Profetizan los augures del clima en su último informe una subida de hasta cuatro grados en la temperatura del planeta, la elevación del nivel de los océanos en casi veinte centímetros y la multiplicación de oleadas de calor, huracanes, sequías e inundaciones en este sombrío siglo XXI. Pues menuda novedad.

Acostumbrados a esas y otras catástrofes, los gallegos llevamos ya algún tiempo viviendo un anticipo de ese Apocalipsis que una vez más acaba de pronosticar el Panel Intergubernamental sobre el Cambio Climático (IPPC, en sus siglas inglesas) patrocinado por Naciones Unidas.

Sólo en el último año, este reino de todas las desventuras ha contribuido al calentamiento global de la Tierra con una oleada de incendios que durante el verano arrasó -como se sabe- el tres por ciento de su manto de bosques. Y, apenas disipado el humo gracias al eficiente servicio de extinción de la lluvia, la Naturaleza herida se vengó de aquella afrenta con una sucesión de riadas tan tenaces como devastadoras al norte y sur del país.

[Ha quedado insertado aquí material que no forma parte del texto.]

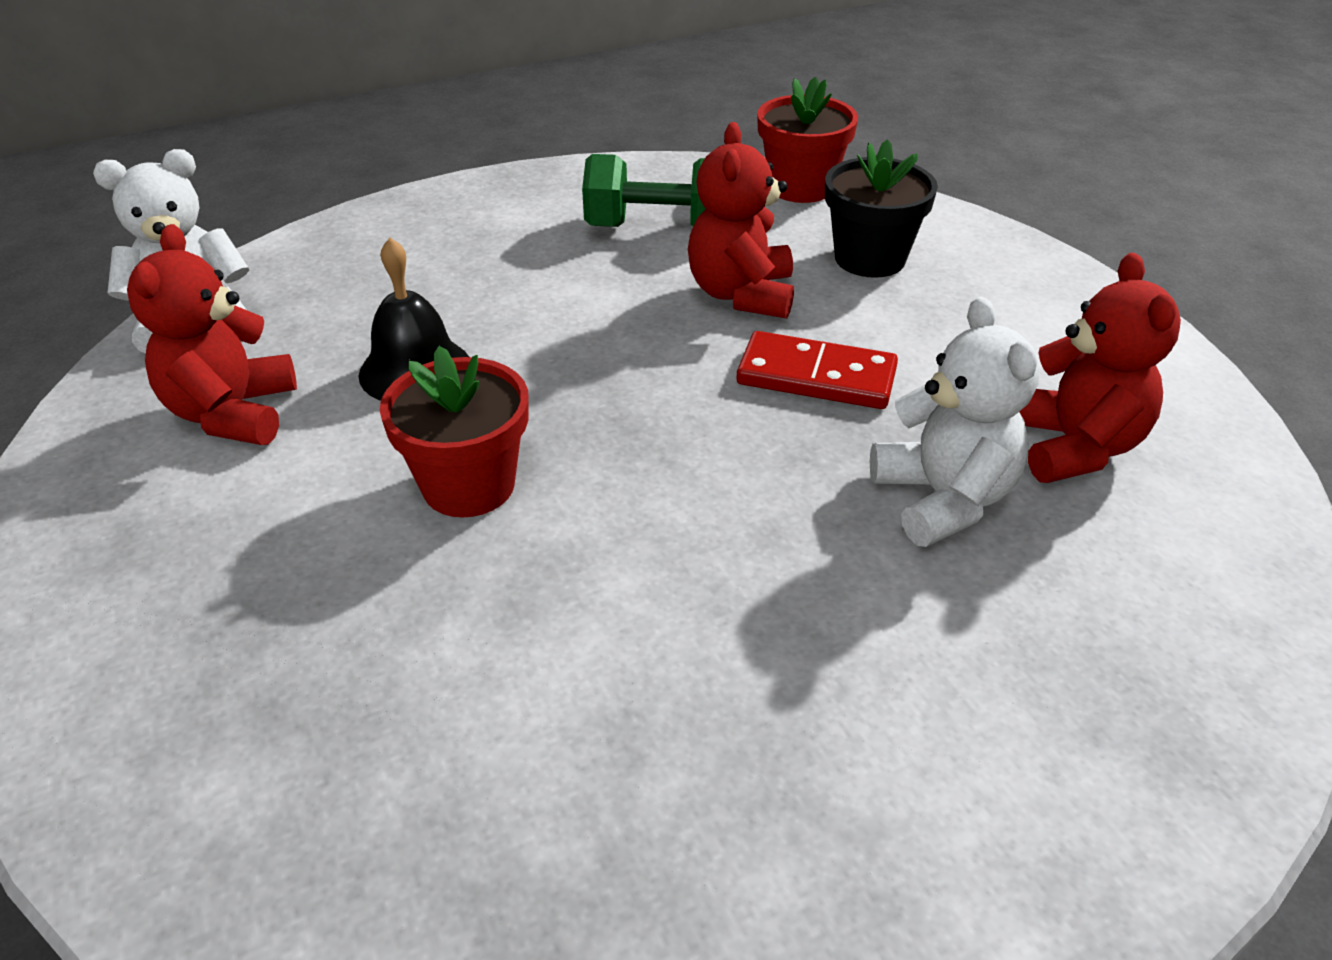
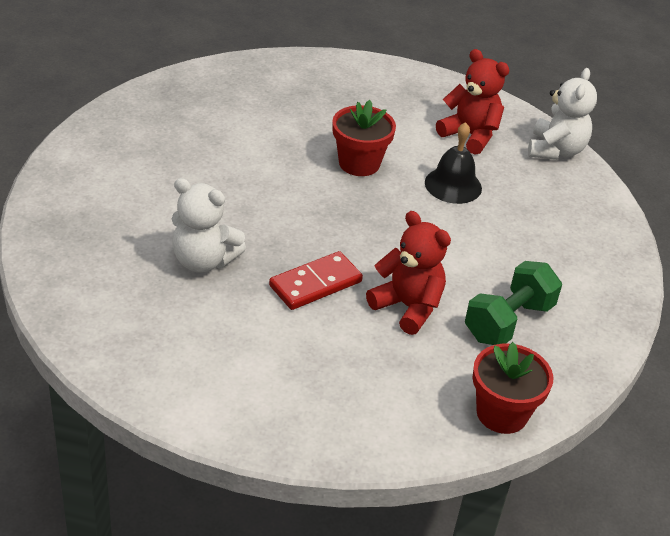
camera: 125 degrees right, 0 degrees up
black flower pot [825,139,938,278] -> none
red teddy bear [1019,253,1181,483] -> none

A todo ello habría que agregar -aunque en apariencia no guarden relación con el cambio climático- otras calamidades ocurridas en años anteriores, tales que la epidemia de vacas locas, los furiosos temporales o las siete mareas negras que, además de la del "Prestige", ennegrecieron las costas y el futuro de Galicia durante las últimas décadas.

Frente a tamaña sucesión de desórdenes en la atmósfera y a ras de tierra y agua, poco puede asustar ya a los gallegos el anuncio de futuros desastres como consecuencia del roto que la Humanidad -es decir: China y Estados Unidos- le está haciendo a la capa de ozono. Peritos en toda clase de desgracias, la amenaza del calentamiento global nos coge ya quemados de sobra.

Si acaso, los funestos augurios del IPPC podrían servir para que el Gobierno gallego adecuase sus medidas legislativas a los cambios climáticos que se anuncian.

La elevación del nivel de mar en veinte centímetros, por ejemplo, habría de comerle inevitablemente varias decenas de metros a las playas y, en general, a la ribera marítima de Galicia. Cae de cajón que esa previsible circunstancia obligaría a ampliar -o reducir, según se vea- la franja de quinientos metros en la que la nueva Ley de Protección del Litoral elaborada por la Xunta prohíbe la edificación de viviendas y otros equipamientos.

Esta no deja de ser, naturalmente, una mera anécdota en comparación con las muchas calamidades que los científicos vaticinan como efecto del famoso cambio climático. No hay más que ver el calor que hizo este verano, lo retrasadas que vinieron las lluvias e incluso el hecho incontestable de que está muriendo gente que no había muerto nunca para intuir que algo raro está pasando en el mundo. Si a todo ello se añaden los infaustos augurios de la ciencia respaldados por Naciones Unidas, fácil será concluir que los pesimistas tienen razones para serlo.

Nos queda, claro está, el consuelo de saber que estas predicciones formuladas a cien años vista resultan de imposible verificación. Salvo inesperado milagro de la ciencia, de aquí a un siglo no quedará vivo ninguno de los que hacen esos apocalípticos presagios; y tampoco andaremos por aquí las gentes del común para comprobar si acertaron o no. El problema lo sufrirán las futuras generaciones, aunque también ellas podrían confortarse pensando que si los meteorólogos fallan a la hora de predecir lluvia o sol en el breve plazo de tres días, no hay razón alguna para pensar que afinen más el pronóstico para dentro de cien años.

Acierten o no los augures en la predicción del cataclismo climático, los gallegos jugamos con ventaja. Y es que resulta difícil imaginar nuevas catástrofes que aquí no hayamos sufrido ya a modo de anticipo del Apocalipsis.